Higher education to receive funding from stimulus plan
President Barack Obama is expected to sign the $787-billion economic stimulus bill into law today. The bill will give billions to higher education.
In his Internet address last week, Obama cautioned that the American Recovery and Reinvestment Act is not the end of the government’s steps toward turning the economy around — it is only the beginning.
“It will save or create more than 3.5 million jobs over the next two years, ignite spending by business and consumers alike, and lay a new foundation for our lasting economic growth and prosperity,” Obama said.
The final package cut $6 billion that the House wanted to spend on building projects on university campuses.
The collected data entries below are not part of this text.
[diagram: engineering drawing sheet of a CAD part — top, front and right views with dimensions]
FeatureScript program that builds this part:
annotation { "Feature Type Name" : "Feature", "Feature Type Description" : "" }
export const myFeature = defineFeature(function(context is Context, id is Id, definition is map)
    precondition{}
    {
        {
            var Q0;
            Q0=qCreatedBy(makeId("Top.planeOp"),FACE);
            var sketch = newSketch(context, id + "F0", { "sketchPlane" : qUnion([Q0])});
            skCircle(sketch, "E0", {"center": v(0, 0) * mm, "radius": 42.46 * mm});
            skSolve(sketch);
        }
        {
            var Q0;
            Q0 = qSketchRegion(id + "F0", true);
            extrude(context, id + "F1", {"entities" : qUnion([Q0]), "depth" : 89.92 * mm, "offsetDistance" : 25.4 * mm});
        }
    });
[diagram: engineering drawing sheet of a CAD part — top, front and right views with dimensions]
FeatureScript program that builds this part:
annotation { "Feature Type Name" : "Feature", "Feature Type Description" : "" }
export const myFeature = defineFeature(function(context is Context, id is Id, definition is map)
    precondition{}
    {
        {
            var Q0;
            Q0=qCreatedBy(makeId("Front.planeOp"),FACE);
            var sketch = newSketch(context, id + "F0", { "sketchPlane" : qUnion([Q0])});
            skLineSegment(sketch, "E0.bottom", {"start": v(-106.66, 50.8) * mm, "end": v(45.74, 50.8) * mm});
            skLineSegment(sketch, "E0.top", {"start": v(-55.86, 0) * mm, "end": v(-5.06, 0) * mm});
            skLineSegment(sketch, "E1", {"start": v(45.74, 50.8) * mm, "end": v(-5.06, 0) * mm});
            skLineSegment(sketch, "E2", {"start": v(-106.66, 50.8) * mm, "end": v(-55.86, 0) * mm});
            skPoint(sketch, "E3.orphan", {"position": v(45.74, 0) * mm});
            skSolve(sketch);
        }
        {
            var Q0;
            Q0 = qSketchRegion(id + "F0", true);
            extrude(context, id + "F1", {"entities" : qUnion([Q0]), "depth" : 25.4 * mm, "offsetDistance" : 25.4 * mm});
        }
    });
However, there is a possibility that part of the $53.6-billion state stabilization fund — approximately $39.5 billion of which is set aside for education —could be used toward modernizing higher education infrastructures.
College students will see some financial aid from the final stimulus plan.
“The stimulus package as currently drafted includes funding to increase student financial aid, including $15.6 billion to increase the maximum Pell Grant by $500,” said James Hyatt, senior vice president for business and finance at USF.
The Pell Grant program, which helps students with significant financial need attend college, will increase to $5,350 in 2009 and $5,550 in 2010.
Hyatt said the aid will help approximately seven million students pursue their post- secondary educations.
College students or their parents will be eligible for a $2,500 tuition tax credit to pay for tuition and related expenses in 2009 and 2010. The tax credit is 40 percent refundable, and will allow those who do not make enough money to pay income tax to receive up to $1,000 in tuition help.
Also, approximately $15 billion has been allotted for scientific research. Much of this research funding will go to universities. This funding includes $10.4 billion for the National Institutes of Health (NIH), $1.5 billion of which has been set aside for university research facilities.
Hyatt said that actual fiscal relief from the stimulus efforts of Obama’s plan may not take affect for several months.
“The president signing the bill represents only the beginning of the process,” he said. “At this point, funding will probably be allocated to the state of Florida and specific allocations will be made based on individual state programs.”
Michael Loewy, associate professor of economics at USF, said he warns college students not to expect great economic improvement in the near future.
“Realistically, this (recession) has been going on already for 15 months. The bottom won’t come until sometime later this year — if we’re lucky,” Loewy said.
He said that as for employment, it will take time to get back to where the economy was before the nationwide layoffs.
Because of this, Loewy said he predicts that USF, as well as other universities, may see an increase in enrollment, especially at the graduate level. By choosing to stay in school rather than enter the job market, students will be improving their marketability when the economy does turn around, Loewy said.
In total, approximately $32 billion of the stimulus plan will be spent on higher education.